*** EXTRACT Section Begins ***

Here is another chapter, along with some notes below on where we stand in the overarching structure of the prophecy. Please enjoy.

The Vision Isaiah Saw: Chapter 35

1. The desert wilderness and barren lands will rejoice; the wastelands will celebrate. They’ll burst forth into blossoms like saffron.

2. It will blossom forth, bursting into blossom and celebration, oh, yes, celebration and cheers of triumph. The majesty of Lebanon will be handed over to it; the magnificence of Carmel and Sharon. They will see God’s majesty, the magnificence of our god.

3. Hold fast those weak hands and steady those buckling knees.

4. Say to anyone whose heart is racing, hold fast. Don’t be scared. Look: your god is coming with vengeance; the god who brings payback is coming; he will save you.

5. Then blind eyes will be opened and deaf ears will be unblocked.

*** EXTRACT Section Ends ***
*** DATA EXTRACT Section Begins ***

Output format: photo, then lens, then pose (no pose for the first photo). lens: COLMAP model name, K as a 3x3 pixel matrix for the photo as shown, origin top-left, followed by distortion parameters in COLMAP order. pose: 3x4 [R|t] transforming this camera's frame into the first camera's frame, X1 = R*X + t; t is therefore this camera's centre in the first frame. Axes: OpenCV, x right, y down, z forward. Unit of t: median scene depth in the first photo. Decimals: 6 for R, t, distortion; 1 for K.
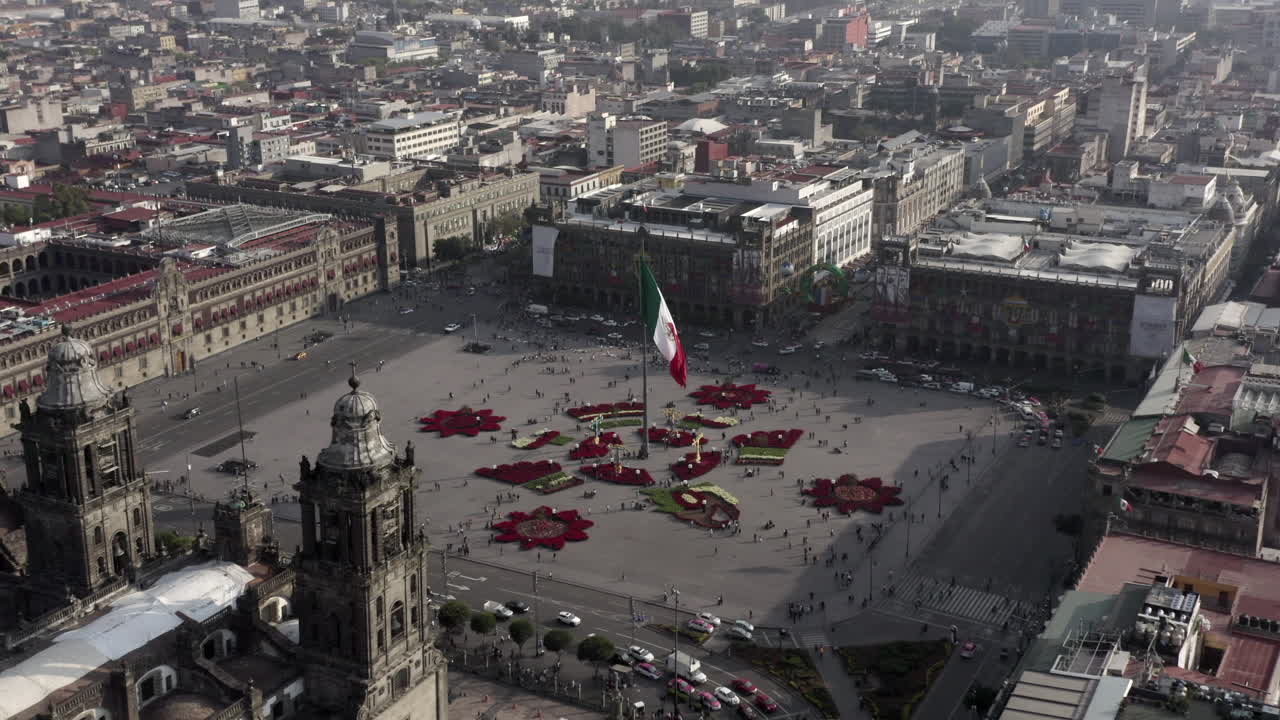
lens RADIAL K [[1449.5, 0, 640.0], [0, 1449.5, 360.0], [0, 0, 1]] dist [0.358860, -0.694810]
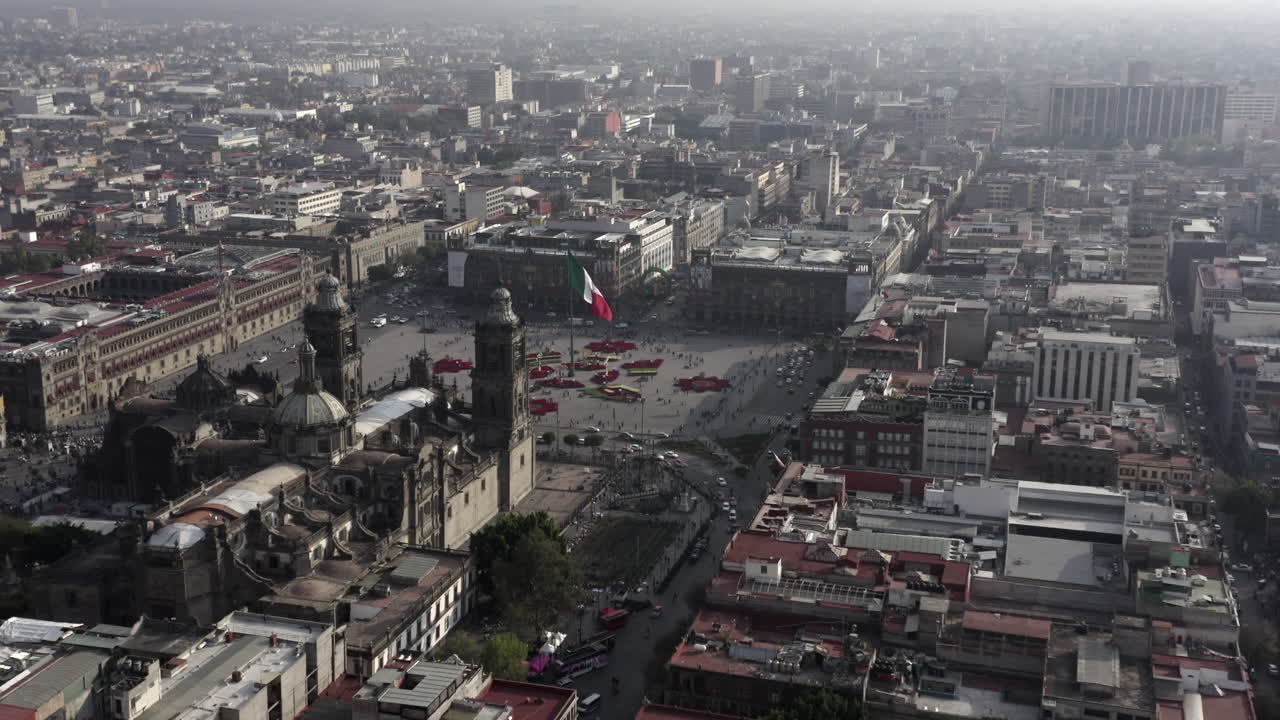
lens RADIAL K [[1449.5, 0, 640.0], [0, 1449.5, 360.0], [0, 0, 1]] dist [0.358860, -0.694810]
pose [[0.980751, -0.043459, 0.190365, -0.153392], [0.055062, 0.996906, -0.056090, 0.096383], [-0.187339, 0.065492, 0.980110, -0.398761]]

*** DATA EXTRACT Section Ends ***

TASK DETAILS: Revise the Isaiah chapter from "2. It will blossom" up to and including "will be unblocked.", putting "justice" in place of "vengeance". Draw only on the Isaiah chapter and leave the listing aside.

TASK RESPONSE:
2. It will blossom forth, bursting into blossom and celebration, oh, yes, celebration and cheers of triumph. The majesty of Lebanon will be handed over to it; the magnificence of Carmel and Sharon. They will see God’s majesty, the magnificence of our god.

3. Hold fast those weak hands and steady those buckling knees.

4. Say to anyone whose heart is racing, hold fast. Don’t be scared. Look: your god is coming with justice; the god who brings payback is coming; he will save you.

5. Then blind eyes will be opened and deaf ears will be unblocked.